Un acontecimiento que aumenta su
frecuencia en el mundo, se viene sosteniendo durante los últimos años, se trata
del “agrietamiento de la tierra”. En diferentes continentes se están
produciendo aberturas en la tierra, hecho que ha generado la preocupación de
los científicos.
En el año 2014, México fue
testigo de una enorme grieta de un km. de largo que se abrió en la zona de
Hermosillo. La sanja tenía alrededor de 5 metros de ancho con una profundidad
de 8 metros.
Para algunos expertos, este
efecto podría ser como consecuencia de movimientos sísmicos, algunos de ellos
imperceptibles para la población, lo cierto es que existen lugares en los que
el fenómeno de agrietamiento se ha producido sin haberse registrado con
antelación ningún sismo.
Perú fue sorprendido por estas
grietas desde el mes de mayo de 2015, produciéndose aún más aberturas en la
tierra durante los siguientes meses. Existe el riesgo para una población
llamada Socosbamba que cuenta con una población de más de un millón de
habitantes, de que sucumba y sea completamente succionada y quede hundida bajo
tierra.
Una pequeña comunidad llamada
Otumpa, en la provincia de Santiago del Estero, Argentina, también fue
sorprendida por las grietas en el año 2013 luego de ocasionarse una fuerte
tormenta, situación de la cuál aún no se sale del asombro.

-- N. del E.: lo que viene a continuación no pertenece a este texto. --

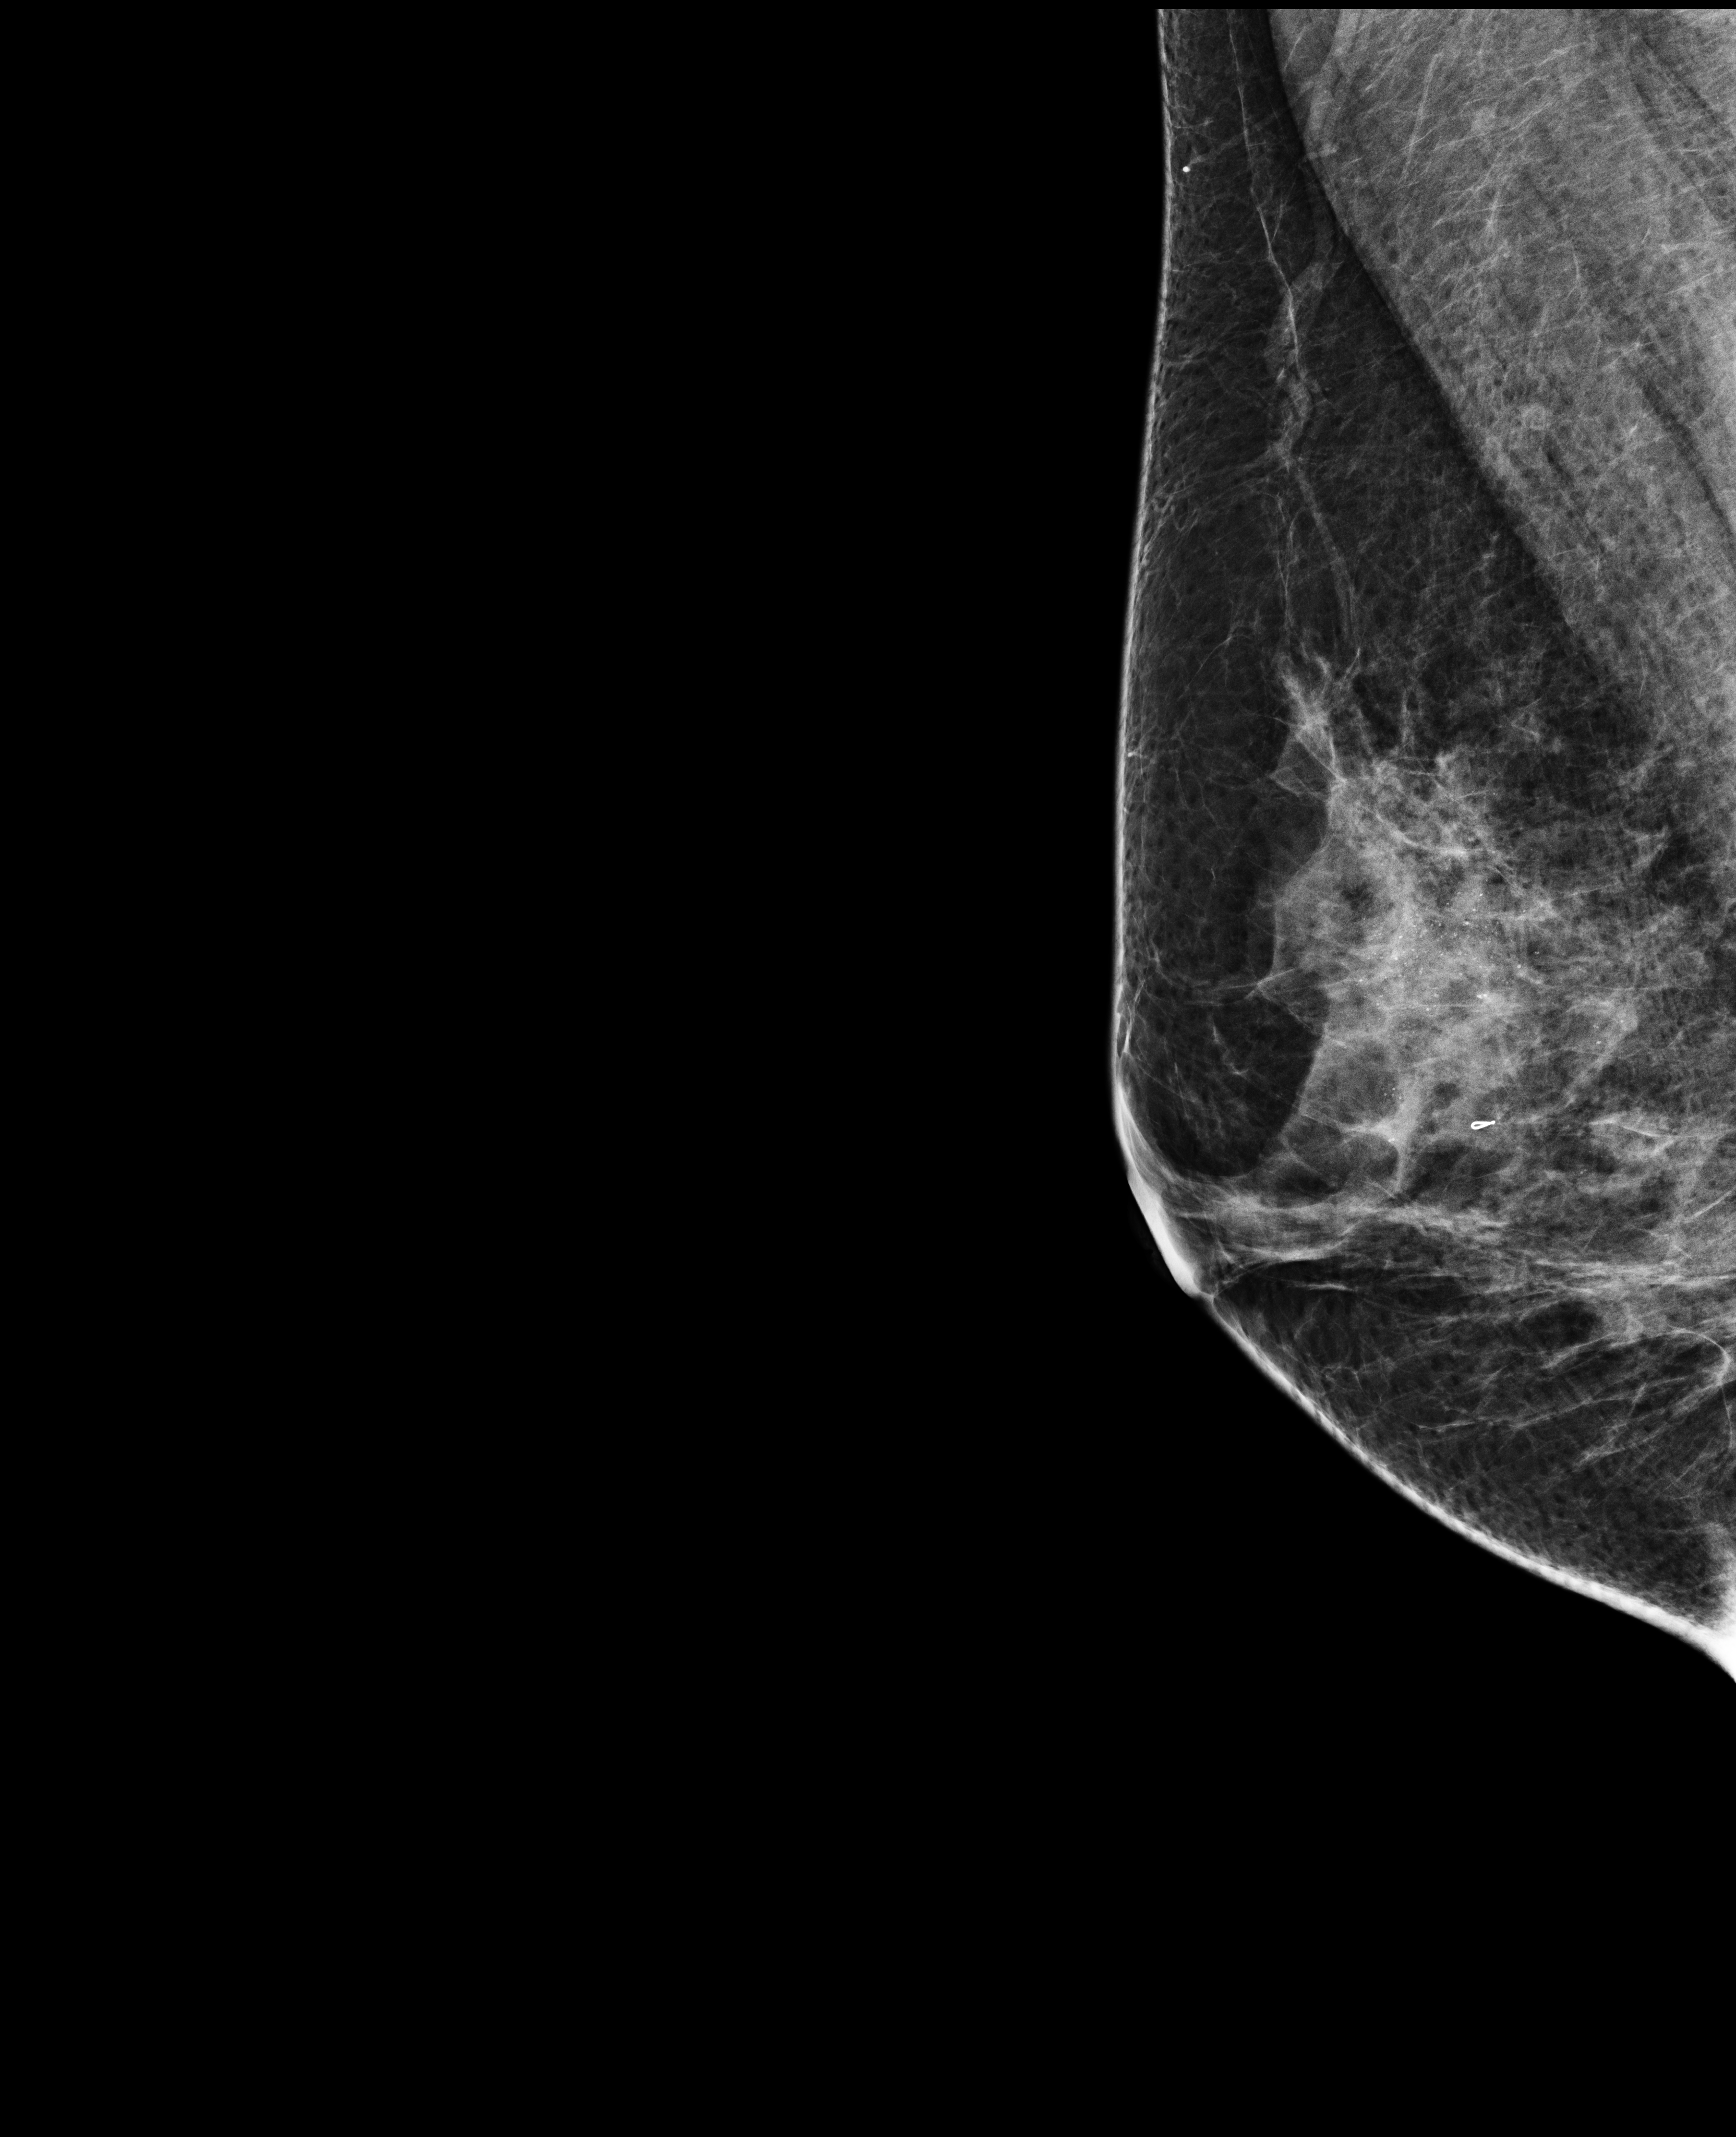
Screening examination, system: Selenia Dimensions. Patient aged 49 years (female).
Image type: full-field digital mammogram. Breast: right. Projection: medio-lateral oblique projection.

Una fisura de 56 kilómetros de
largo, fue creada en el desierto de Etiopía en el año 2005, hecho que
probablemente se convertirá finalmente en un nuevo río, según confirmaron los
investigadores. Se formó una grieta de seis metros de anchura en algunos
puntos.
Un grupo de geólogos sostiene que
la explicación a estas grietas tiene su punto clave cuando se producen grandes
lluvias en tierras que son propensas a colapsar al contacto con el agua,
haciendo que el suelo tenga que ceder por el alto volumen de precipitaciones,
lamentablemente esta es una situación que es imposible de predecir cuando y en
que lugar puede ocurrir.
La palabra de Dios dicen en el
libro de Romanos 8:23 “Pues sabemos que la creación entera gime y sufre hasta
ahora dolores de parto”. La Biblia parece describirnos como la misma naturaleza
se manifiesta dando avisos de que algo grande está por suceder.
La mayoría de los cristianos
creen que estos desastres naturales son una evidencia clara de que vivimos en
los últimos tiempos. También lo sostienen personas que no profesan la fe
cristiana, sucede que muchos acontecimientos que están ocurriendo en el mundo
indican que habrá una destrucción inexorable del planeta tal como lo conocemos
hoy. A pesar de esto tenemos esperanza en Dios, Jesucristo regresará a salvar a
su pueblo antes que se desaten grandes calamidades en el mundo como el ser
humano no ha visto jamás, en el período llamado “la gran tribulación”. Será
Cristo mismo el que con gran poder y gloria vencerá a sus enemigos y comenzará
un reinado de paz por mil años sobre el mundo entero.